QUOTE(low yat 82 @ Dec 9 2006, 04:20 PM)
afaik, if you buy investment link insurance, its like double paying the commision/fees invovle in investment.... i thnk dreamer has told manny times already.
this quy are getting nuts.....
1. of course u will choose ILP... more commission... lol
2. any prove? some calculation would b nice

3. so, u are saying we shud compare between company in Malaysia?
I beg to differ, you do not pay double the commission and fees. As stated in an earlier post of mine about ILP. You pay for a 2 in 1 product. You pay almost the same fees when you buy a Term + Unit Trust, the cost of the 'convenience' factor involved differs from each Insurer. Some may charge more, some may charge less but nonetheless it should not even come close to being double.

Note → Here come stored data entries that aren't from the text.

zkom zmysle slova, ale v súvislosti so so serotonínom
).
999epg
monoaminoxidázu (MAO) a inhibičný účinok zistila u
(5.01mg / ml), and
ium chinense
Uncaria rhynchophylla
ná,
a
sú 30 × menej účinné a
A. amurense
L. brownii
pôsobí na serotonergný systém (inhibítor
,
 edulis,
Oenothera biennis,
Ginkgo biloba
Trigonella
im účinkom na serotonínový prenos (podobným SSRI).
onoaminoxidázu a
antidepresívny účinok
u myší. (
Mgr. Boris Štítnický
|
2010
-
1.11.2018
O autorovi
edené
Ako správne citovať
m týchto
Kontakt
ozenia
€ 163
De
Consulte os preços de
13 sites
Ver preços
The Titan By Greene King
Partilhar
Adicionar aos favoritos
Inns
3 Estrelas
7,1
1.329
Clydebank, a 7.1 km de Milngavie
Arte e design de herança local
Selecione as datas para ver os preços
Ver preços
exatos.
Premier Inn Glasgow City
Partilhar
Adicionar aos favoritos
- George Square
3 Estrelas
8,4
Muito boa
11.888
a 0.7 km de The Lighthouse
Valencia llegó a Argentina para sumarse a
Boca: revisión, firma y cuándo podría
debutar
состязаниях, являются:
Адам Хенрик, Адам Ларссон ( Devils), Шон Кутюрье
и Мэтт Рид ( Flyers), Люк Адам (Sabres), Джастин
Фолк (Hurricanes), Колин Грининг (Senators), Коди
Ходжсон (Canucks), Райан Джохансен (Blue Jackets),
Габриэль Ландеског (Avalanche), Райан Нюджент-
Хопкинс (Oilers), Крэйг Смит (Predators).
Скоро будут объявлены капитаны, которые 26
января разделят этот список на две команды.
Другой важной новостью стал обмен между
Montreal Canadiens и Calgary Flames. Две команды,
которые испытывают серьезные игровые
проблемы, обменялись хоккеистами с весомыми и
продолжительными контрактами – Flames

For illustration purposes, ILP cater to those people that like to shop at 7-11, 'convenience'. Do you pay double the price compared to shopping at Giant? Definitely not, but yes you do pay slightly higher.
1. Yes ILP has a higher commission overall compared to Unit Trust because you are basically buying a 2 in 1 product. If you would to add in top-up money, it would be the same as buying UT 5-7% upfront charges, 1-1.5% fund management charges. Etc.
2. I would be more than happy to show you some data, but sadly information like these are very sensitive and strictly confidential which are not supposed to be distributed.
But if you were to go to the bank negara website at www.bnm.gov.my, you can roughly gauge the average Interest rates of FD for the past 20 yrs is almost about the same as the average Inflation rate of around 4%. Banks are the ones that has always been earning the most of your money. Top insurers would mostly give higher dividends.
Gone are the days when Banks are just Banks, Insurers are only Insurers and Stock Brokers are just Brokers. Everyone wants a piece of the pie, everyone's trying to step over each other's boundaries.